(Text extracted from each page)
::::::::::

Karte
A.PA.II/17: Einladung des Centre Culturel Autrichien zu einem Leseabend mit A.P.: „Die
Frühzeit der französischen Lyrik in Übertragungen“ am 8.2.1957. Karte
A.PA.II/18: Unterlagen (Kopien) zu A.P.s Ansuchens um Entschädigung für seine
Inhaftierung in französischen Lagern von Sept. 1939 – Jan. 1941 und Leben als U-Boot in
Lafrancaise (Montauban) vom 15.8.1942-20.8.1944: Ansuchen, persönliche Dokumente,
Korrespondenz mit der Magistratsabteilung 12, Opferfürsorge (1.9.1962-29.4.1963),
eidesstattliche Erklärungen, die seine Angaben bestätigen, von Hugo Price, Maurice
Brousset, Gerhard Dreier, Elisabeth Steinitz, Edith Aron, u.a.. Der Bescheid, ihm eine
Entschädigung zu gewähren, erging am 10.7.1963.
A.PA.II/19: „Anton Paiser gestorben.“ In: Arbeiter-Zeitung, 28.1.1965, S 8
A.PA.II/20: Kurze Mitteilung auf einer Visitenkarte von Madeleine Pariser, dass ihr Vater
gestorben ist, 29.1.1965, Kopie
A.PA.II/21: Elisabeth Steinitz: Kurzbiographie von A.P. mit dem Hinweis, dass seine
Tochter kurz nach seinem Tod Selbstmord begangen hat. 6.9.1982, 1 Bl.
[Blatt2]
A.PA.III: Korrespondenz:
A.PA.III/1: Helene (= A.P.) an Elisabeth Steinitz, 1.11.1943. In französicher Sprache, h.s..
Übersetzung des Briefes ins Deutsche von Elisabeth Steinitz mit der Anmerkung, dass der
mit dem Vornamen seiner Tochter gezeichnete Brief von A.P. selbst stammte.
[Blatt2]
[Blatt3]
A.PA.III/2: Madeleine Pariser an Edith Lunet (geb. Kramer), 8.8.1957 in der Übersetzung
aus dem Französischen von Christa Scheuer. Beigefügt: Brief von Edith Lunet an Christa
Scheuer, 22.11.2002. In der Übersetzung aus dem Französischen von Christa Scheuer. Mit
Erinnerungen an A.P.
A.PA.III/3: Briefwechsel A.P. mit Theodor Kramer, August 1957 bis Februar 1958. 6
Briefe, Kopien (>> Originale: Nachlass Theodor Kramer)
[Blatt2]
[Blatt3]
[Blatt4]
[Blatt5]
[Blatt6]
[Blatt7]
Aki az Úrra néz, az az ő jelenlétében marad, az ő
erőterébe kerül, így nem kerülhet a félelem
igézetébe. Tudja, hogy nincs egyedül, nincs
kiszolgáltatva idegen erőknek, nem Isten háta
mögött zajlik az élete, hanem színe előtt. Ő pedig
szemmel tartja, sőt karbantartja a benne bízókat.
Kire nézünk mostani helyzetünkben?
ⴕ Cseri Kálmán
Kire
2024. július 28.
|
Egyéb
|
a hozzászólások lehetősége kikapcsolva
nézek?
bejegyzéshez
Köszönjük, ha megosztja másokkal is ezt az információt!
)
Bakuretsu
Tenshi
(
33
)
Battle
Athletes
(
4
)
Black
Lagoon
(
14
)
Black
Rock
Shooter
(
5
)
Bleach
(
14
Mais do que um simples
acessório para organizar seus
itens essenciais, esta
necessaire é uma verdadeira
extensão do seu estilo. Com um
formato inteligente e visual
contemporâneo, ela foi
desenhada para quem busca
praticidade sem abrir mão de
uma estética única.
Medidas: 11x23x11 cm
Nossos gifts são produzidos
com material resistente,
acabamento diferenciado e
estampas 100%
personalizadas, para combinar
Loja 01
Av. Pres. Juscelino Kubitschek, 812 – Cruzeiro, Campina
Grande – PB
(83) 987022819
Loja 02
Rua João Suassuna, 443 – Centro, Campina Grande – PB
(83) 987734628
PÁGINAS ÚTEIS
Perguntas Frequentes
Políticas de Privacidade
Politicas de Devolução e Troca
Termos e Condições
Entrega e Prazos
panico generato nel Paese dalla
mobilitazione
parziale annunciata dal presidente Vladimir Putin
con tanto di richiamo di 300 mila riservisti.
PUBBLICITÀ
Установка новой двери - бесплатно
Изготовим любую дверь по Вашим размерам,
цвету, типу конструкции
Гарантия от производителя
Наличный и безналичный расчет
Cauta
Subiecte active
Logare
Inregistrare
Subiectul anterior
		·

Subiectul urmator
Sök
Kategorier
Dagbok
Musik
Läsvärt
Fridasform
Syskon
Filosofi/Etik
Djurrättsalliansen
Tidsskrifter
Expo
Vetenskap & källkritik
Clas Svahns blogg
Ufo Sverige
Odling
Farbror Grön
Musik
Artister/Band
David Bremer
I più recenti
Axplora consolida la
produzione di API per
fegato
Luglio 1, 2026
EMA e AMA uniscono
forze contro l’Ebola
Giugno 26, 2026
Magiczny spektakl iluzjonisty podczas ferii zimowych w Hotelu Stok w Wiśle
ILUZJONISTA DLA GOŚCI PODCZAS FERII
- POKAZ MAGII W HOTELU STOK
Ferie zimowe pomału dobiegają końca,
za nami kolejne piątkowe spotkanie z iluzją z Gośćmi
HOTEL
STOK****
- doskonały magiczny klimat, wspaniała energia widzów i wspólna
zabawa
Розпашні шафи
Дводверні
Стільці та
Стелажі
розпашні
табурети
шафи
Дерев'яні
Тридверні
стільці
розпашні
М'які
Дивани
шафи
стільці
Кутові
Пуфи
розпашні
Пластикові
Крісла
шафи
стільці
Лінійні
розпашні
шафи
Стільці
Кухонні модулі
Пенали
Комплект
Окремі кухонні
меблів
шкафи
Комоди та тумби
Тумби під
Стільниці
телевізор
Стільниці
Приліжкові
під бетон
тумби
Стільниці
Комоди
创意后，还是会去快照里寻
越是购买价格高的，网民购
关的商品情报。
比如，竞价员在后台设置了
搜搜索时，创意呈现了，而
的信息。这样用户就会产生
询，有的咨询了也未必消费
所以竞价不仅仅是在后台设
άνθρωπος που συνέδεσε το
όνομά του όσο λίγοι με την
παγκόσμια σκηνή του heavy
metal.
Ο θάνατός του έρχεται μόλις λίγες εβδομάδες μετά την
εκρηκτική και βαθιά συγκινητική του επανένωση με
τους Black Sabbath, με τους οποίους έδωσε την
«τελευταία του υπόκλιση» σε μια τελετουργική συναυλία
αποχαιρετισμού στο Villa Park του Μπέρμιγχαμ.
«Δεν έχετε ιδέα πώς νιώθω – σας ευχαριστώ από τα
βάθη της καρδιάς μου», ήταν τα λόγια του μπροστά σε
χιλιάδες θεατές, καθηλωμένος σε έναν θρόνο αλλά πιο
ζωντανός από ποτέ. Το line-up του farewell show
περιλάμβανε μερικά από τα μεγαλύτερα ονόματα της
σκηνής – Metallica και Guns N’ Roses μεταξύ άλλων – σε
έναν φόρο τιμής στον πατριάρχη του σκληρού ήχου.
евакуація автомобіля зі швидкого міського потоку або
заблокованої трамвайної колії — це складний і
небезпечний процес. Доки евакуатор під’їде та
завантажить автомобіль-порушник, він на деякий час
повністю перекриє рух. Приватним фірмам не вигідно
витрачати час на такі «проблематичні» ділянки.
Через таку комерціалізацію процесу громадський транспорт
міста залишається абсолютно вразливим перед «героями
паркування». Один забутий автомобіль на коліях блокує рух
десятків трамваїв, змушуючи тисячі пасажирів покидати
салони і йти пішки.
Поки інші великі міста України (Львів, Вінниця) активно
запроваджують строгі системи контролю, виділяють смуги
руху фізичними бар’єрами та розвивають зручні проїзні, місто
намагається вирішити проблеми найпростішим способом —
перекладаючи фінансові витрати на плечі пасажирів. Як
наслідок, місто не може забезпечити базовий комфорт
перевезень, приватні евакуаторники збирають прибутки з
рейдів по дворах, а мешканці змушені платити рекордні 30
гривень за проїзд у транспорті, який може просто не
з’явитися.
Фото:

::::::::::

* [WHAT IS EXPECTED]: Format everything from the start of the listing down to the line containing "gestorben ist, 29.1.1965, Kopie" as a Markdown table with two columns, Row and Line. Give each line its row number and omit blank lines.

* [WRITTEN REPLY]:
| Row | Line |
|---|---|
| 1 | Karte |
| 2 | A.PA.II/17: Einladung des Centre Culturel Autrichien zu einem Leseabend mit A.P.: „Die |
| 3 | Frühzeit der französischen Lyrik in Übertragungen“ am 8.2.1957. Karte |
| 4 | A.PA.II/18: Unterlagen (Kopien) zu A.P.s Ansuchens um Entschädigung für seine |
| 5 | Inhaftierung in französischen Lagern von Sept. 1939 – Jan. 1941 und Leben als U-Boot in |
| 6 | Lafrancaise (Montauban) vom 15.8.1942-20.8.1944: Ansuchen, persönliche Dokumente, |
| 7 | Korrespondenz mit der Magistratsabteilung 12, Opferfürsorge (1.9.1962-29.4.1963), |
| 8 | eidesstattliche Erklärungen, die seine Angaben bestätigen, von Hugo Price, Maurice |
| 9 | Brousset, Gerhard Dreier, Elisabeth Steinitz, Edith Aron, u.a.. Der Bescheid, ihm eine |
| 10 | Entschädigung zu gewähren, erging am 10.7.1963. |
| 11 | A.PA.II/19: „Anton Paiser gestorben.“ In: Arbeiter-Zeitung, 28.1.1965, S 8 |
| 12 | A.PA.II/20: Kurze Mitteilung auf einer Visitenkarte von Madeleine Pariser, dass ihr Vater |
| 13 | gestorben ist, 29.1.1965, Kopie |